This is something that has continued to confuse me for years now. What is the difference between flour type 505 versus 1050 and all those other numbers in between?
I understand that some flours (such as wheat and spelt) contain gluten. Gluten being the protein that forms when wheat flour and water are mixed together – the strong, sticky, stretchy stuff that is needed to give structure to whatever it is you are baking. I also know that yeast-raised flours, such as pizza dough, rely heavily on gluten for their structure. But what do the numbers mean and which one of them is REALLY the equivalent to all-purpose flour?
So I did a little research.
It turns out that in America, wheat flour is labelled according to the amount of gluten content it contains. In Germany, however, flour is labelled according to a numbering system and thus flours are sold by “Type” (Mehltyp) with a corresponding number which indicates the amount of ash (measured in milligrams) obtained from 100 grams of the flour.
So in the attempt to bring clarity to some of my confusion, I’ve compiled a list of the approximate equivalents for US and Germany’s most common types of wheat flour.
A word of caution though, European flours are not directly comparable with North American flours. There are a number of reasons for this. Firstly, it has is due with the different varieties of wheat cultivated in Europe as well the method for measuring ash and protein content. Read more here:
|Flour Type||US/CDN Equivalent||Ash (mineral content)||Protein (gluten)|
|1050||high gluten flour||~1%||13-15%|
|1600||white whole wheat||1.6%||~13%|
Type 405 / Pastry Flour
Because of its low gluten content, it is best used for baked goods that should have a soft, tender consistency yet still need some structure, such as muffins, cakes, cookies, biscuits, pie crust, and many pastries.

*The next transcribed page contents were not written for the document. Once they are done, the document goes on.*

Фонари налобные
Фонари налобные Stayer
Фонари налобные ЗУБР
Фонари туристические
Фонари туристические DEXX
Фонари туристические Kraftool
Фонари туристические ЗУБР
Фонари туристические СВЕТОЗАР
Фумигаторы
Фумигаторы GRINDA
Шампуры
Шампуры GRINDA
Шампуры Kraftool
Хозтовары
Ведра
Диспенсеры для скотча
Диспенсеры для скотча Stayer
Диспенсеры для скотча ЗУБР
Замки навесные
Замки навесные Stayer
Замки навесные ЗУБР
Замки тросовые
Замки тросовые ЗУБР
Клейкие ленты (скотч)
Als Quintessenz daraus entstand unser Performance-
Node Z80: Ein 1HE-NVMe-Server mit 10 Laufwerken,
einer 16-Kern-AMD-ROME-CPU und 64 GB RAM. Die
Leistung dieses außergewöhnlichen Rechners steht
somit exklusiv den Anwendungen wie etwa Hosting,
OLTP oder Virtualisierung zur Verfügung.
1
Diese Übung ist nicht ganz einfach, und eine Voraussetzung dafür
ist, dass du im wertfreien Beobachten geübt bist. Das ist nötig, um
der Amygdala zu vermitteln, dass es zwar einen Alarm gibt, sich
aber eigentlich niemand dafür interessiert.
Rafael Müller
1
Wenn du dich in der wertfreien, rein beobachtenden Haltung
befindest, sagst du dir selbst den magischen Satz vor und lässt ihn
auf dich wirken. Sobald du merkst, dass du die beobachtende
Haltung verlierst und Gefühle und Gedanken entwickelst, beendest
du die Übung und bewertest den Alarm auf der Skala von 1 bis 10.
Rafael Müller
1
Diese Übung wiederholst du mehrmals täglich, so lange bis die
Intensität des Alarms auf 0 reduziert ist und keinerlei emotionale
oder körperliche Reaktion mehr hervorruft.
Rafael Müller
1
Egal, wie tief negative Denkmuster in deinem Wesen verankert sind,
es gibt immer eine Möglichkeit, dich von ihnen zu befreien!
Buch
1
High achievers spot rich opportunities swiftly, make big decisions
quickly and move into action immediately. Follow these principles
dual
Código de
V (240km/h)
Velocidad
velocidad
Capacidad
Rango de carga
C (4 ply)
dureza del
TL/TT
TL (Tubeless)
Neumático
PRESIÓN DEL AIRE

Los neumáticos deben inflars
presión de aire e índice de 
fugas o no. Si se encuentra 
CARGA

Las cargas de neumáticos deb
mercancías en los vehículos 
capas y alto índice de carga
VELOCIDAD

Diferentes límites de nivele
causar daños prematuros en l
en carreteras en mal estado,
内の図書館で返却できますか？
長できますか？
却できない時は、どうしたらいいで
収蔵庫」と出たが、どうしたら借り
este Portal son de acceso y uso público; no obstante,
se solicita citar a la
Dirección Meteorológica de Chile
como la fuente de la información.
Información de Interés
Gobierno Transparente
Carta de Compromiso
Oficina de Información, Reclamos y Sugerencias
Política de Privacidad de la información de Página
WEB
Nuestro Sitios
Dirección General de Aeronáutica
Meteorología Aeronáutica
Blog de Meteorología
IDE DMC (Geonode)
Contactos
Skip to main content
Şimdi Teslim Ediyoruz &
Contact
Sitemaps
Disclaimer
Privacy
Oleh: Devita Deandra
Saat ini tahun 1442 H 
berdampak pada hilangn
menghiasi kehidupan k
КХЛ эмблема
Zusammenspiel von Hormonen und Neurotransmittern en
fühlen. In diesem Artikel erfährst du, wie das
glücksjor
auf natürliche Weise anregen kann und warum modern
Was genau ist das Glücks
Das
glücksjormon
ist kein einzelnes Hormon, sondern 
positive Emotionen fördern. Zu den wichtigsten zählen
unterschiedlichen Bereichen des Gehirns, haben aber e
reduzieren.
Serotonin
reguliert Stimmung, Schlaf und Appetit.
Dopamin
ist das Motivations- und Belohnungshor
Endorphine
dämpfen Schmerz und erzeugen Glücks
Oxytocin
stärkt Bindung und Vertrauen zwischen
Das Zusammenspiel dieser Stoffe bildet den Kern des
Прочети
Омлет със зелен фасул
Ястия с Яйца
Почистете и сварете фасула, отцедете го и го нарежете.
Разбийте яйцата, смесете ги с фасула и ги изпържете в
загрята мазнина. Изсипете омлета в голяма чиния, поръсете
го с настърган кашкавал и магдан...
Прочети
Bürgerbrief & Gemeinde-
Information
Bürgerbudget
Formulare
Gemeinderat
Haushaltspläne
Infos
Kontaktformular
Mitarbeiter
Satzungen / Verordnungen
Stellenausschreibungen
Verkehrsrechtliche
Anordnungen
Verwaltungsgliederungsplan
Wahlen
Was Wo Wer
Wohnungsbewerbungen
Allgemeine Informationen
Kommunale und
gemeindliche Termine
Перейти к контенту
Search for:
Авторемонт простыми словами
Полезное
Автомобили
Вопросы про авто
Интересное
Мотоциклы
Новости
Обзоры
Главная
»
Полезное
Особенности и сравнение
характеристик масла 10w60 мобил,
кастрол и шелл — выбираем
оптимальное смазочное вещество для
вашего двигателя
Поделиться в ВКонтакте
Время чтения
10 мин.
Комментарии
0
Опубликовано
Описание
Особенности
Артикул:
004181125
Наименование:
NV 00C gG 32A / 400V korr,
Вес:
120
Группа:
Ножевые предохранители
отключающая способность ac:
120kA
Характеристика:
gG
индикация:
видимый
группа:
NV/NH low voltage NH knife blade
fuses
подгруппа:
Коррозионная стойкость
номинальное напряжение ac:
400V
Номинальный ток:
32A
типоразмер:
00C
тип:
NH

Type 550 / All-Purpose Flour
This is a decent choice for almost everything. It’s used mostly in home baking since it is the most versatile type of flour.
Type 812 / Bread Flour
This is the best flour for yeast-raised breads and hard rolls. Its high gluten content gives bread the structure needed to rise and hold its shape, plus it gives it a pleasant chewy texture.
Type 1050 / High Gluten Flour
It is best used mixed together with other grains and flour to provide more structure. It is also good for breads that are extra elastic such as bagels and pizza crust.
Type 1600 / White Whole Wheat
Contains whole wheat kernels, including the germ and bran, and therefore has more nutrients, fiber and fat then white flour.
Type 1700 / Whole Wheat
Good for baking a dense, hardy, nutty tasting whole wheat bread.
If anyone could shed a little light on what the German vs American flour equivalent to whole wheat pastry flour is, I would be forever grateful! :)
What about rye and spelt?
For people with allergies and digestive issues with wheat, spelt is a good non-wheat alternative, plus it’s also suitable for some people with gluten sensitivities. Pay attention though, spelt does contain gluten, but for some people who experience a mild intolerance to gluten they manage to digest it better than regular wheat. As far as baking goes, the gluten in spelt develops quickly, but since it’s fragile, you need to be extra cautious not to over-knead a spelt dough.
Rye flours are also low in gluten and come in a variety of light, medium, and dark flours. The color of the flour all depends on how much of the bran has been removed during the milling process. And because of the low gluten content, a general rule of thumb suggests substituting 1/3 of the amount of rye with a wheat flour to ensure the bread will rise properly, unless of course the result you are aiming for is a dense bread.
|Other Flour Types||US/CDN Equivalent||Ash (mineral content)||Protein (gluten)|
|Roggenmehl 1150||rye flour||varies||low gluten|
|Roggen-Vollkornmehl||pumpernickel flour or a whole rye meal||varies||low gluten|
|Dinkelmehl 630||white spelt flour||0.9 to 1.1%||6-11%, can vary|
|Dinkel-Vollkornmehl||whole spelt flour||0.55||6-9%|
Roggenmehl 1150 / Rye Flour
Rye flour is darker than flours and has higher amounts of vitamins B and E. This is a medium to dark rye flour. Type 1800 is a very dark rye.
Roggen-Vollkornmehl / Pumpernickel
Coarse, whole-grain rye flour, made from the whole rye grain, including the bran and germ is called pumpernickel. This flour is given its name to a traditional German bread.
Dinkelmehl 630 / White Spelt Flour
In Germany, it is often used instead of Flour Type 405. It’s excellent for bread baking, but is usually combined with other flours because of its high gluten content. It’s a good substitute for type 405.
Dinkel-Vollkornmehl / Whole Spelt Flour
Spelt flour is one of the most popular whole grain, non-wheat flours available. It’s made from the whole spelt grain and it works well for cakes and breads.